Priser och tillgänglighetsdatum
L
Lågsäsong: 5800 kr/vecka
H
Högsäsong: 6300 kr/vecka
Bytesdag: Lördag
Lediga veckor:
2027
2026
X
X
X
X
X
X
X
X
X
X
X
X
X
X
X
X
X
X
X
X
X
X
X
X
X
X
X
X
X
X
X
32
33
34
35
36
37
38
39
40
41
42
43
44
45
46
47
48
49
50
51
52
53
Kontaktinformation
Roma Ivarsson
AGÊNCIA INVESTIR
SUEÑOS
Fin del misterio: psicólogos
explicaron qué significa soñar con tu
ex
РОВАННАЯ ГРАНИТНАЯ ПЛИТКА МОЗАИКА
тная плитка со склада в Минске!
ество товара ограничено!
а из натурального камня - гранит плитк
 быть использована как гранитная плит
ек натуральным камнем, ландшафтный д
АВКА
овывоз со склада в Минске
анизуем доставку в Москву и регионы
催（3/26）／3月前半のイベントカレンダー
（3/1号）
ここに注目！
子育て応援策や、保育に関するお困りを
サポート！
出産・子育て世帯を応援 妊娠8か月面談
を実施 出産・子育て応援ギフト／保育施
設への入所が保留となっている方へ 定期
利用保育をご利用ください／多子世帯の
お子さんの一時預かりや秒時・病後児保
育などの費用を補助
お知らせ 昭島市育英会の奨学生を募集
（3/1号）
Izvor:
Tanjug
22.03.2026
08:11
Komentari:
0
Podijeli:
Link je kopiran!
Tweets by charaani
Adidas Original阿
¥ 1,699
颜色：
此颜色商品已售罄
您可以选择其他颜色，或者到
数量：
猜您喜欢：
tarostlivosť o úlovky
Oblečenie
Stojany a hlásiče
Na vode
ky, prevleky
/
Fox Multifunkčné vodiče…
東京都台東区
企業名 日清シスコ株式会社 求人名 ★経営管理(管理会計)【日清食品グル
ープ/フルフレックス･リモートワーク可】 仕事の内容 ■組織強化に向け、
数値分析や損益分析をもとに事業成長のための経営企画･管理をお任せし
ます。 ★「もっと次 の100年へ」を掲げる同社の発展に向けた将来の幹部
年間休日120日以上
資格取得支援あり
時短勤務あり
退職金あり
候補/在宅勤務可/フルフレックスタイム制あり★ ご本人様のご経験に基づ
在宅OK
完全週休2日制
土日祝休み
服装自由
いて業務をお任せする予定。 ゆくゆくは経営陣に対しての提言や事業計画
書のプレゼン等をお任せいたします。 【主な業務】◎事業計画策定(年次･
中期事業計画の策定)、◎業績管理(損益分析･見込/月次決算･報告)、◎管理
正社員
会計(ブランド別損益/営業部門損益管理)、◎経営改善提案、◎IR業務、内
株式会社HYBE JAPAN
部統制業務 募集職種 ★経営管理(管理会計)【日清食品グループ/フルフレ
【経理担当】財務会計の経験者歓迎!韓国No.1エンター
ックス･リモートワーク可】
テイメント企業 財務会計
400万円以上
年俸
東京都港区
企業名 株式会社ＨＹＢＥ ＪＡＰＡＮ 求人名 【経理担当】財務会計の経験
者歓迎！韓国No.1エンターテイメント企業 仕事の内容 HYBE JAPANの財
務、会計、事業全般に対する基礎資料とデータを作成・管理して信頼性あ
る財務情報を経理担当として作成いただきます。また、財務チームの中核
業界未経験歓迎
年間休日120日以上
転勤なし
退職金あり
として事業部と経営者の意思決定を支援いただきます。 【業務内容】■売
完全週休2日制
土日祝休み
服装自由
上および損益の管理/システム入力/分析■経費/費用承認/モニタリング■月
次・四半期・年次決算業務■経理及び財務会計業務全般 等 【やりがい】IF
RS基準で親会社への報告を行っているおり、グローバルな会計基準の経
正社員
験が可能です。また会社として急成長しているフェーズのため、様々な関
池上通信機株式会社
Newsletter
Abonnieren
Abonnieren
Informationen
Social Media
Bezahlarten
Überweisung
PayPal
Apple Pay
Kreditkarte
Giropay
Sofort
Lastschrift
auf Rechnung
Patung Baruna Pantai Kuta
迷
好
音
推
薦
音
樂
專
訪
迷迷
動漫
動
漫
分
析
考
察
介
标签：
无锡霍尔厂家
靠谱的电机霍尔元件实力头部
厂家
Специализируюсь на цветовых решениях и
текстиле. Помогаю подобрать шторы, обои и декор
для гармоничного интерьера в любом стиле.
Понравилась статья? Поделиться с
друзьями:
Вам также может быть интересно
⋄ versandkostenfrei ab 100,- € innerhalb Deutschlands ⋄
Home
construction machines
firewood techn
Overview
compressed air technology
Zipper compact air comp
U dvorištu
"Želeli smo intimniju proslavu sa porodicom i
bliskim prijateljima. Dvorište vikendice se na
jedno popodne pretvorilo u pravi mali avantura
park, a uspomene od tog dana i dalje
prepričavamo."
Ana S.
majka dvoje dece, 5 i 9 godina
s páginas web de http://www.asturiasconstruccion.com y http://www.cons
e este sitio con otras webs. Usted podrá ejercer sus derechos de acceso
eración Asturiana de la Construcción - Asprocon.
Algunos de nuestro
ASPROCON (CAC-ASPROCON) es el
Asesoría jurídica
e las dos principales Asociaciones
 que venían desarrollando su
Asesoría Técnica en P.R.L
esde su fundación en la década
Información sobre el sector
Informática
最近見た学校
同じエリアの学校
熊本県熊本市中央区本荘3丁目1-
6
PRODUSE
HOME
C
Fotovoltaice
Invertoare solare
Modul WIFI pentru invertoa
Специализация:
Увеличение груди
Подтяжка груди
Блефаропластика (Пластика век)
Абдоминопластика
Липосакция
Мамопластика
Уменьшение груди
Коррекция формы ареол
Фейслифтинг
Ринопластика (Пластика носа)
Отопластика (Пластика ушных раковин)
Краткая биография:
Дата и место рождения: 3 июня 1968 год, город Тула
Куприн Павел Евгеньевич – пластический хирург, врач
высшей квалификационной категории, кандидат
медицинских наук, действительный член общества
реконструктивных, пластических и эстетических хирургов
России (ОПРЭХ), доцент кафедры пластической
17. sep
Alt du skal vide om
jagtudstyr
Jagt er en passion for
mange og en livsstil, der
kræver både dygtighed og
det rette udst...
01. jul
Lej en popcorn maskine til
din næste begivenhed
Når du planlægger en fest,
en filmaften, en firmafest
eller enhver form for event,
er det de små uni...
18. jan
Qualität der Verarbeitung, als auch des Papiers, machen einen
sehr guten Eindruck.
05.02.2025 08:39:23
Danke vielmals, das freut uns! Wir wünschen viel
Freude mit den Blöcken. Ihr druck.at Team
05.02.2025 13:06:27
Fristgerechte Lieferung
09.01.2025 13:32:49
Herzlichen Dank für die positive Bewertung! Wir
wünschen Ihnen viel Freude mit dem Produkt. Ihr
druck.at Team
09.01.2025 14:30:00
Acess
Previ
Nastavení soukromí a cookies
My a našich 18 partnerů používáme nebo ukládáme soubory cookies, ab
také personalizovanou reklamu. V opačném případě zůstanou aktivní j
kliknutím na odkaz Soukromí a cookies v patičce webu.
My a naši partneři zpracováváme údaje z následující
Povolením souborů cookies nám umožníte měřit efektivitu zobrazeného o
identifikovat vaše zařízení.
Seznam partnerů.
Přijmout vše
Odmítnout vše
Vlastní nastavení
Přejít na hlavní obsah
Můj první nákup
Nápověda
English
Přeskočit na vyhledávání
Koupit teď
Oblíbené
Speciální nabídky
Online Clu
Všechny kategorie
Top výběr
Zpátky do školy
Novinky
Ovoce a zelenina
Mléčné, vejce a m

# Work instruction
Reprint exactly the lines above that start at the one with "kræver både dygtighed og" and end at the one with "My a naši partneři", keeping both and adding none.

# Finished exercise
kræver både dygtighed og
det rette udst...
01. jul
Lej en popcorn maskine til
din næste begivenhed
Når du planlægger en fest,
en filmaften, en firmafest
eller enhver form for event,
er det de små uni...
18. jan
Qualität der Verarbeitung, als auch des Papiers, machen einen
sehr guten Eindruck.
05.02.2025 08:39:23
Danke vielmals, das freut uns! Wir wünschen viel
Freude mit den Blöcken. Ihr druck.at Team
05.02.2025 13:06:27
Fristgerechte Lieferung
09.01.2025 13:32:49
Herzlichen Dank für die positive Bewertung! Wir
wünschen Ihnen viel Freude mit dem Produkt. Ihr
druck.at Team
09.01.2025 14:30:00
Acess
Previ
Nastavení soukromí a cookies
My a našich 18 partnerů používáme nebo ukládáme soubory cookies, ab
také personalizovanou reklamu. V opačném případě zůstanou aktivní j
kliknutím na odkaz Soukromí a cookies v patičce webu.
My a naši partneři zpracováváme údaje z následující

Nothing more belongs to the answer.